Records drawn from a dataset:
····················
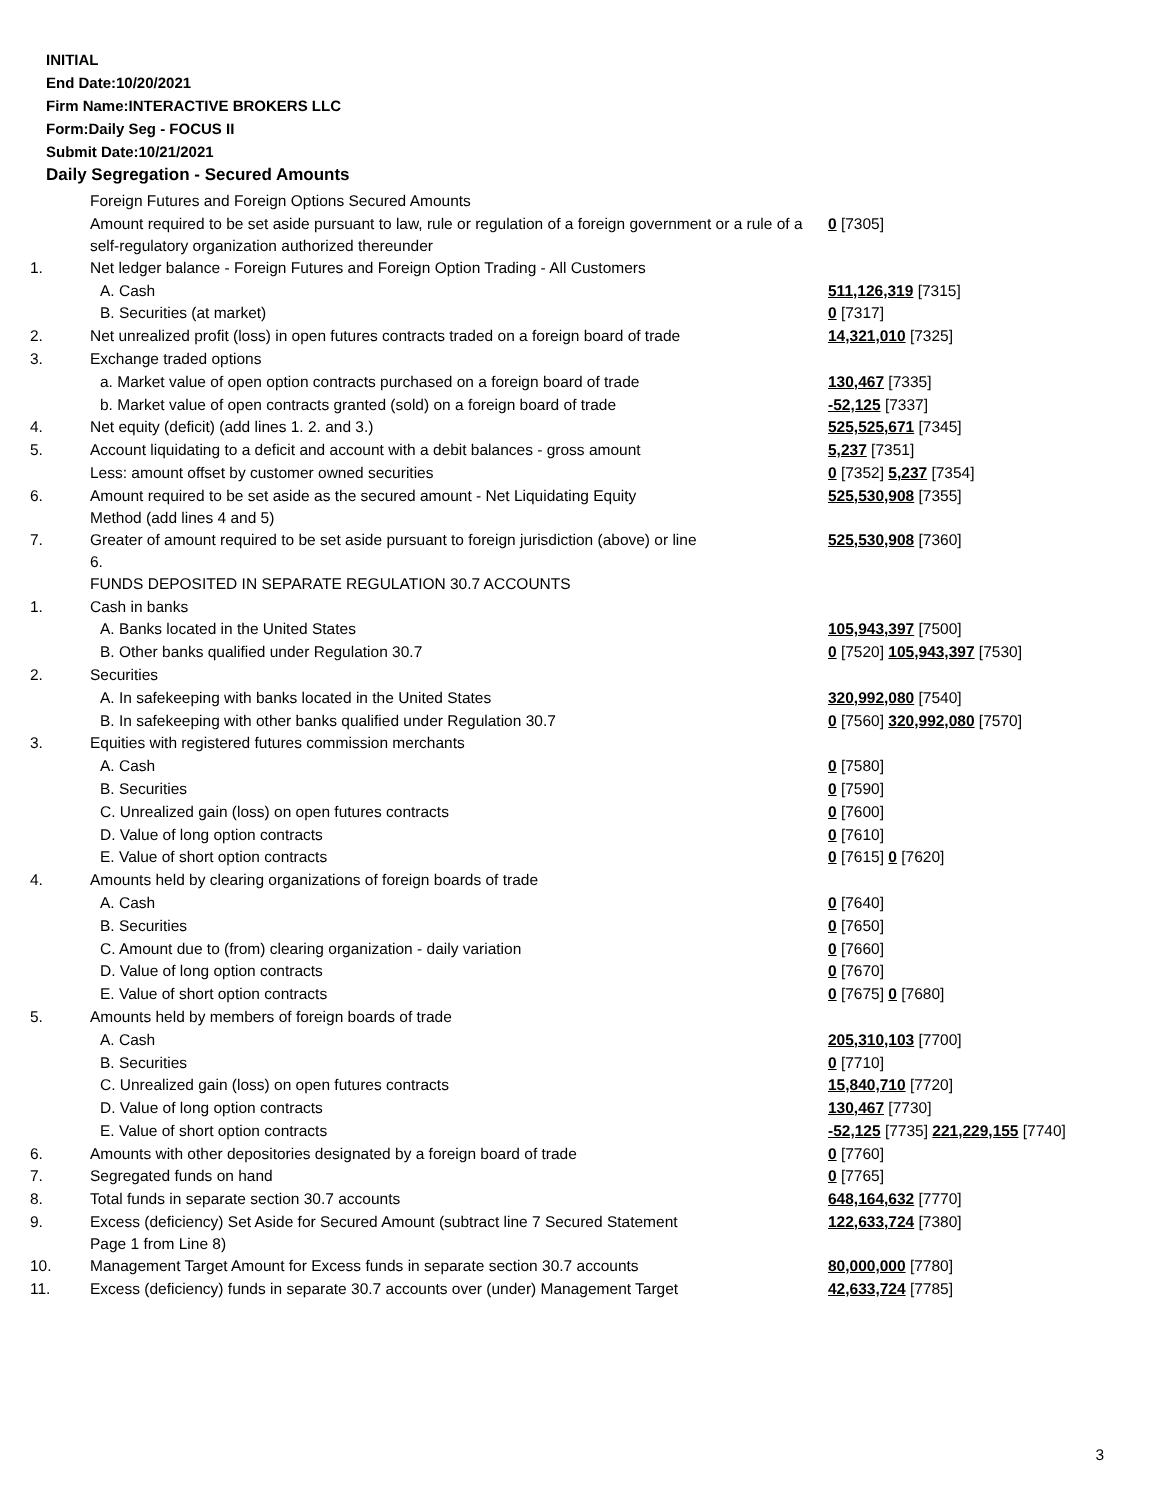INITIAL
End Date:10/20/2021
Firm Name:INTERACTIVE BROKERS LLC
Form:Daily Seg - FOCUS II
Submit Date:10/21/2021
Daily Segregation - Secured Amounts
| | Foreign Futures and Foreign Options Secured Amounts | |
| | Amount required to be set aside pursuant to law, rule or regulation of a foreign government or a rule of a self-regulatory organization authorized thereunder | 0 [7305] |
| 1. | Net ledger balance - Foreign Futures and Foreign Option Trading - All Customers | |
| | A. Cash | 511,126,319 [7315] |
| | B. Securities (at market) | 0 [7317] |
| 2. | Net unrealized profit (loss) in open futures contracts traded on a foreign board of trade | 14,321,010 [7325] |
| 3. | Exchange traded options | |
| | a. Market value of open option contracts purchased on a foreign board of trade | 130,467 [7335] |
| | b. Market value of open contracts granted (sold) on a foreign board of trade | -52,125 [7337] |
| 4. | Net equity (deficit) (add lines 1. 2. and 3.) | 525,525,671 [7345] |
| 5. | Account liquidating to a deficit and account with a debit balances - gross amount | 5,237 [7351] |
| | Less: amount offset by customer owned securities | 0 [7352] 5,237 [7354] |
| 6. | Amount required to be set aside as the secured amount - Net Liquidating Equity Method (add lines 4 and 5) | 525,530,908 [7355] |
| 7. | Greater of amount required to be set aside pursuant to foreign jurisdiction (above) or line 6. | 525,530,908 [7360] |
| | FUNDS DEPOSITED IN SEPARATE REGULATION 30.7 ACCOUNTS | |
| 1. | Cash in banks | |
| | A. Banks located in the United States | 105,943,397 [7500] |
| | B. Other banks qualified under Regulation 30.7 | 0 [7520] 105,943,397 [7530] |
| 2. | Securities | |
| | A. In safekeeping with banks located in the United States | 320,992,080 [7540] |
| | B. In safekeeping with other banks qualified under Regulation 30.7 | 0 [7560] 320,992,080 [7570] |
| 3. | Equities with registered futures commission merchants | |
| | A. Cash | 0 [7580] |
| | B. Securities | 0 [7590] |
| | C. Unrealized gain (loss) on open futures contracts | 0 [7600] |
| | D. Value of long option contracts | 0 [7610] |
| | E. Value of short option contracts | 0 [7615] 0 [7620] |
| 4. | Amounts held by clearing organizations of foreign boards of trade | |
| | A. Cash | 0 [7640] |
| | B. Securities | 0 [7650] |
| | C. Amount due to (from) clearing organization - daily variation | 0 [7660] |
| | D. Value of long option contracts | 0 [7670] |
| | E. Value of short option contracts | 0 [7675] 0 [7680] |
| 5. | Amounts held by members of foreign boards of trade | |
| | A. Cash | 205,310,103 [7700] |
| | B. Securities | 0 [7710] |
| | C. Unrealized gain (loss) on open futures contracts | 15,840,710 [7720] |
| | D. Value of long option contracts | 130,467 [7730] |
| | E. Value of short option contracts | -52,125 [7735] 221,229,155 [7740] |
| 6. | Amounts with other depositories designated by a foreign board of trade | 0 [7760] |
| 7. | Segregated funds on hand | 0 [7765] |
| 8. | Total funds in separate section 30.7 accounts | 648,164,632 [7770] |
| 9. | Excess (deficiency) Set Aside for Secured Amount (subtract line 7 Secured Statement Page 1 from Line 8) | 122,633,724 [7380] |
| 10. | Management Target Amount for Excess funds in separate section 30.7 accounts | 80,000,000 [7780] |
| 11. | Excess (deficiency) funds in separate 30.7 accounts over (under) Management Target | 42,633,724 [7785] |
3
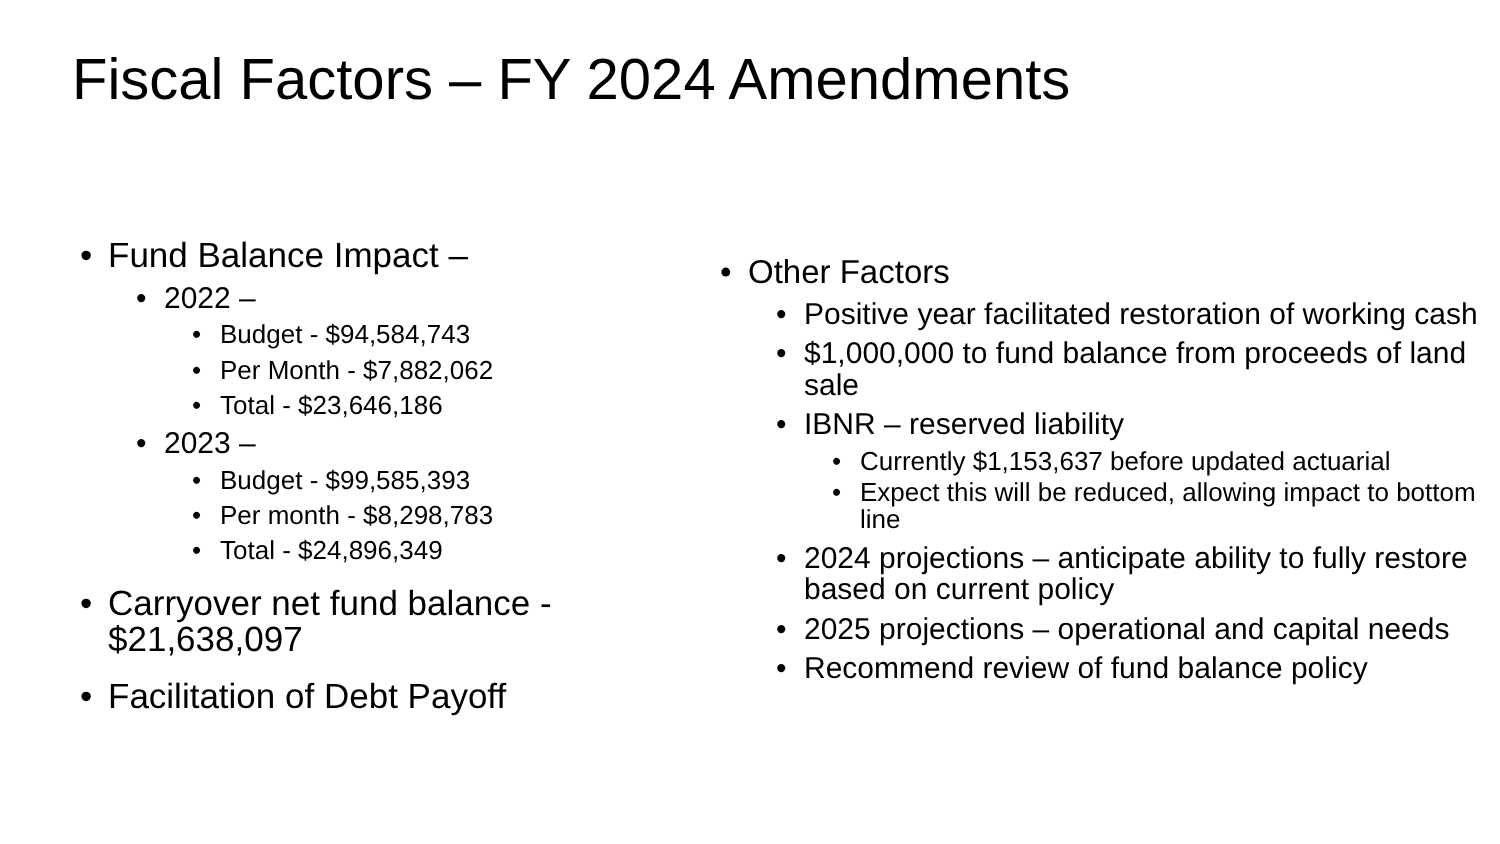Fiscal Factors – FY 2024 Amendments
Fund Balance Impact –
2022 –
Budget - $94,584,743
Per Month - $7,882,062
Total - $23,646,186
2023 –
Budget - $99,585,393
Per month - $8,298,783
Total - $24,896,349
Carryover net fund balance - $21,638,097
Facilitation of Debt Payoff
Other Factors
Positive year facilitated restoration of working cash
$1,000,000 to fund balance from proceeds of land sale
IBNR – reserved liability
Currently $1,153,637 before updated actuarial
Expect this will be reduced, allowing impact to bottom line
2024 projections – anticipate ability to fully restore based on current policy
2025 projections – operational and capital needs
Recommend review of fund balance policy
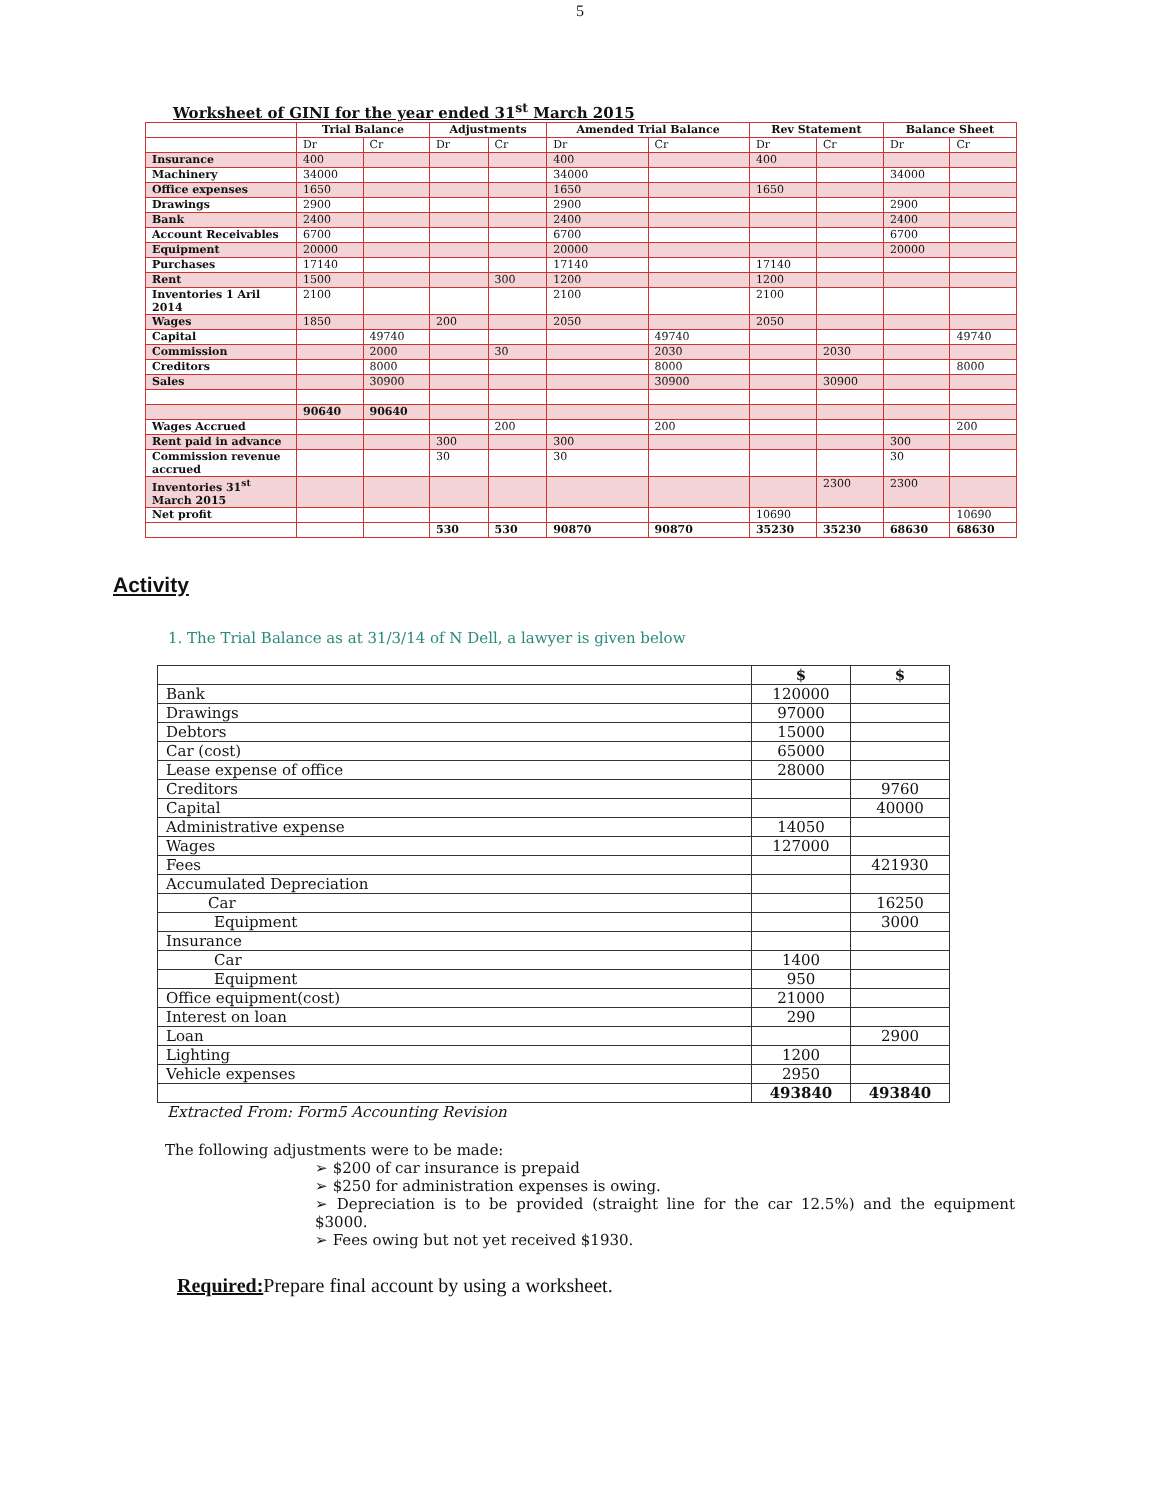5
Worksheet of GINI for the year ended 31<sup>st</sup> March 2015
| | Trial Balance | | Adjustments | | Amended Trial Balance | | Rev Statement | | Balance Sheet | |
| --- | --- | --- | --- | --- | --- | --- | --- | --- | --- | --- |
| | Dr | Cr | Dr | Cr | Dr | Cr | Dr | Cr | Dr | Cr |
| Insurance | 400 | | | | 400 | | 400 | | | |
| Machinery | 34000 | | | | 34000 | | | | 34000 | |
| Office expenses | 1650 | | | | 1650 | | 1650 | | | |
| Drawings | 2900 | | | | 2900 | | | | 2900 | |
| Bank | 2400 | | | | 2400 | | | | 2400 | |
| Account Receivables | 6700 | | | | 6700 | | | | 6700 | |
| Equipment | 20000 | | | | 20000 | | | | 20000 | |
| Purchases | 17140 | | | | 17140 | | 17140 | | | |
| Rent | 1500 | | | 300 | 1200 | | 1200 | | | |
| Inventories 1 Aril 2014 | 2100 | | | | 2100 | | 2100 | | | |
| Wages | 1850 | | 200 | | 2050 | | 2050 | | | |
| Capital | | 49740 | | | | 49740 | | | | 49740 |
| Commission | | 2000 | | 30 | | 2030 | | 2030 | | |
| Creditors | | 8000 | | | | 8000 | | | | 8000 |
| Sales | | 30900 | | | | 30900 | | 30900 | | |
| | 90640 | 90640 | | | | | | | | |
| Wages Accrued | | | | 200 | | 200 | | | | 200 |
| Rent paid in advance | | | 300 | | 300 | | | | 300 | |
| Commission revenue accrued | | | 30 | | 30 | | | | 30 | |
| Inventories 31<sup>st</sup> March 2015 | | | | | | | | 2300 | 2300 | |
| Net profit | | | | | | | 10690 | | | 10690 |
| | | | 530 | 530 | 90870 | 90870 | 35230 | 35230 | 68630 | 68630 |
Activity
1. The Trial Balance as at 31/3/14 of N Dell, a lawyer is given below
| | $ | $ |
| --- | --- | --- |
| Bank | 120000 | |
| Drawings | 97000 | |
| Debtors | 15000 | |
| Car (cost) | 65000 | |
| Lease expense of office | 28000 | |
| Creditors | | 9760 |
| Capital | | 40000 |
| Administrative expense | 14050 | |
| Wages | 127000 | |
| Fees | | 421930 |
| Accumulated Depreciation | | |
| Car | | 16250 |
| Equipment | | 3000 |
| Insurance | | |
| Car | 1400 | |
| Equipment | 950 | |
| Office equipment(cost) | 21000 | |
| Interest on loan | 290 | |
| Loan | | 2900 |
| Lighting | 1200 | |
| Vehicle expenses | 2950 | |
| | 493840 | 493840 |
Extracted From: Form5 Accounting Revision
The following adjustments were to be made:
➢ $200 of car insurance is prepaid
➢ $250 for administration expenses is owing.
➢ Depreciation is to be provided (straight line for the car 12.5%) and the equipment $3000.
➢ Fees owing but not yet received $1930.
Required: Prepare final account by using a worksheet.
····················
Your answer should be a number only: the count of lines above in which the string "Total" appears.

3